The app appears as a classic game of Snake, but once installed and registered, it will periodically send location reports to a remote server, according to Symantec. However, in order to access the location updates, the snooping software requires a counterpart app — called GPS Spy — to be installed on the 'attacker' handset.

In addition, the same email and passkey credentials used when downloading Tap Snake must be entered into the GPS Spy app in order for the attacker handset to receive the location details. GPS Spy will then check the whereabouts of the targeted handset every 15 minutes to present up-to-the-minute location data and data for the preceding 24 hours.

Symantec has classified the threat level for the malware as very low, as local access to the device is required to input the email and passkey information. However, the company decided to classify it as a Trojan because the Tap Snake app has undisclosed functionality. However, GPS Spy, which is a paid-for download — fully explains how to use the two apps in its description.

"In the installation process, the application [Tap Snake] does call out that it accesses location data. But exactly what it does with that — the geolocation and tracking part of it — are not explicitly called out... Because this secondary and somewhat hidden tracking is entirely unrelated to the game, we felt that it made sense to detect it as a Trojan. Unfortunately, the tracking behaviour provides no benefit to the person who downloaded the game," explained Kevin Hogan, senior manager at Symantec Security Response, to ZDNet UK.

Hogan added that the app could, in theory, be used to harvest other sensitive information, but in reality it would require a major rewrite of the code.

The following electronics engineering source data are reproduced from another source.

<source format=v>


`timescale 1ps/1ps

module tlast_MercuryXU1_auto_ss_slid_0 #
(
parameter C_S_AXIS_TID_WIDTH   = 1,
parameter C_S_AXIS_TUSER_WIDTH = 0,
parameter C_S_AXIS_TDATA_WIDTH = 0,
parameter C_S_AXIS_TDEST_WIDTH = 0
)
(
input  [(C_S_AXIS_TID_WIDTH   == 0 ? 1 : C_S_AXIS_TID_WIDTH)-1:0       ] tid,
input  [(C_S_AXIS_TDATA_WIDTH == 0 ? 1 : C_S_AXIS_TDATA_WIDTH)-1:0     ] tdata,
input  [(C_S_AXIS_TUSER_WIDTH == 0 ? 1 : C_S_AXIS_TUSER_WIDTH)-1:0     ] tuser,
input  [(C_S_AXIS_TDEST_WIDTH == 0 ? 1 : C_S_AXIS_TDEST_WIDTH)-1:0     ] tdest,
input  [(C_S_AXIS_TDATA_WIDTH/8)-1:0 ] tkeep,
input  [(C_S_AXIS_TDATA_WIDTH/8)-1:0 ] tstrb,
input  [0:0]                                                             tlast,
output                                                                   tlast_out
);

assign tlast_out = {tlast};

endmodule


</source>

"It wouldn't really be the same thing. It's like saying, 'could you take Microsoft Word and make it into Excel?' Well, yes, you could if you rewrote large parts of it entirely, but no, not easily," said Hogan. Even so, he did warn that this could only be the beginning for Android-specific attacks.

"The nature of Android is such that it's a far more open platform. The marketplace itself is obviously a lot more open and unstructured, relative to something like the iPhone App Store," Hogan noted. "Simply because of the environment, the Android itself is going to end up being so widely used and on so many different handsets. That in itself, irrelevant of openness or any of the other aspects, will probably lead to more of these types of applications and beyond that, things that are more malicious than this."

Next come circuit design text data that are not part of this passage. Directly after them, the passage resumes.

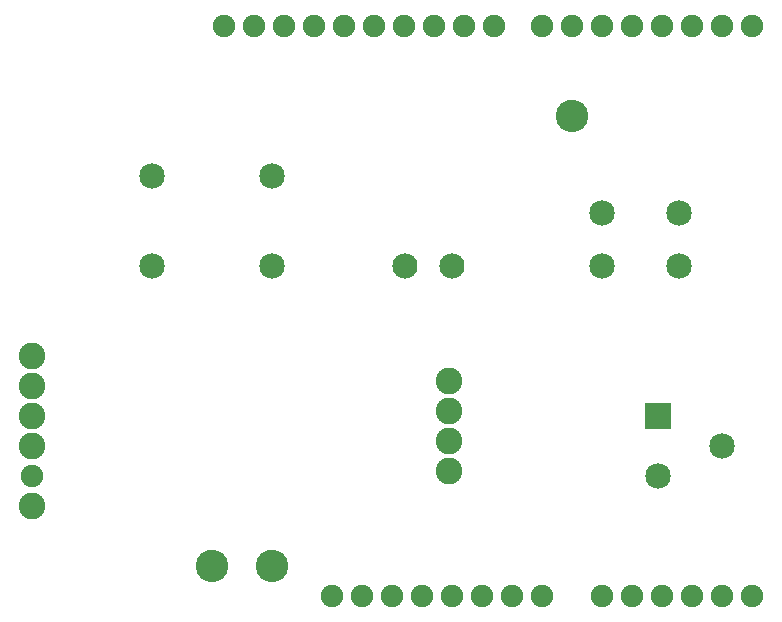
<source format=gbs>
G04 MADE WITH FRITZING*
G04 WWW.FRITZING.ORG*
G04 DOUBLE SIDED*
G04 HOLES PLATED*
G04 CONTOUR ON CENTER OF CONTOUR VECTOR*
%ASAXBY*%
%FSLAX23Y23*%
%MOIN*%
%OFA0B0*%
%SFA1.0B1.0*%
%ADD10C,0.075278*%
%ADD11C,0.085000*%
%ADD12C,0.084000*%
%ADD13C,0.088861*%
%ADD14C,0.074972*%
%ADD15C,0.088833*%
%ADD16C,0.108425*%
%ADD17R,0.085000X0.085000*%
%LNMASK0*%
G90*
G70*
G54D10*
X2145Y162D03*
X2245Y162D03*
X2345Y162D03*
X2445Y162D03*
X2545Y162D03*
X1685Y2062D03*
X1585Y2062D03*
X1485Y2062D03*
X1385Y2062D03*
X1285Y2062D03*
X1185Y2062D03*
X1085Y2062D03*
X985Y2062D03*
X885Y2062D03*
X785Y2062D03*
X2545Y2062D03*
X2445Y2062D03*
X2345Y2062D03*
X2245Y2062D03*
X2145Y2062D03*
X2045Y2062D03*
X1945Y2062D03*
X1845Y2062D03*
X1245Y162D03*
X1145Y162D03*
X1345Y162D03*
X1445Y162D03*
X1545Y162D03*
X1645Y162D03*
X1745Y162D03*
X1845Y162D03*
X2045Y162D03*
G54D11*
X2301Y1262D03*
X2045Y1262D03*
X2301Y1439D03*
X2045Y1439D03*
G54D12*
X1388Y1262D03*
X1545Y1262D03*
G54D11*
X2233Y760D03*
X2445Y662D03*
X2233Y563D03*
G54D13*
X145Y462D03*
G54D14*
X145Y562D03*
G54D13*
X145Y662D03*
X145Y762D03*
X145Y862D03*
X145Y962D03*
G54D15*
X1535Y578D03*
X1535Y678D03*
X1535Y778D03*
X1535Y878D03*
G54D11*
X545Y1562D03*
X945Y1562D03*
X545Y1262D03*
X945Y1262D03*
G54D16*
X1945Y1762D03*
X945Y262D03*
X745Y262D03*
G54D17*
X2233Y760D03*
G04 End of Mask0*
M02*
</source>
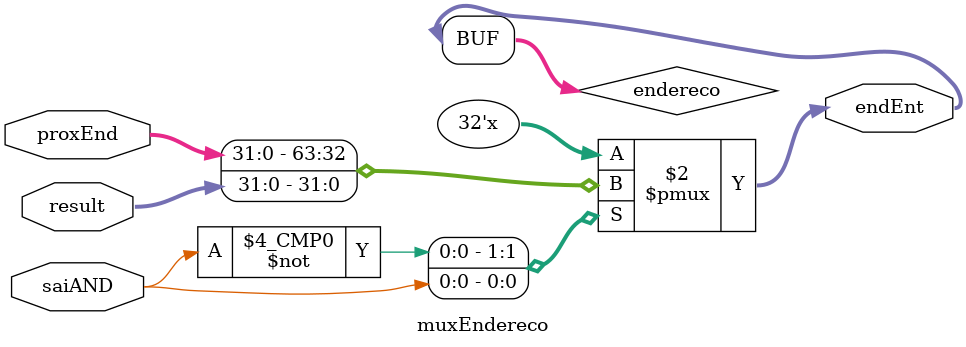
<source format=v>
module muxEndereco (input wire [31:0] proxEnd, input wire [31:0] result, input wire saiAND, output wire [31:0] endEnt);

	reg [31:0] endereco;
	
	always @ (saiAND or proxEnd or result)
	begin
		case (saiAND)
			0: endereco <= proxEnd;
			1: endereco <= result;
			default: endereco <= 0;
		endcase
	end
	
	assign endEnt = endereco;
	
endmodule

//modulo q define qual o proximo endereco a ser lido
</source>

An Android SMS Trojan was discovered in Russia and found to be targeting the Android platform by sending text messages to premium rate numbers. However, security researchers said last Wednesday that the risk to UK users was "minimal".

The Palm Pre was also found last Wednesday to be vulnerable to snooping software that would allow an attacker to record and transmit recordings of conversations to a remote server without a user's consent. Palm later informed ZDNet UK that it had patched the hole in the latest version of WebOS.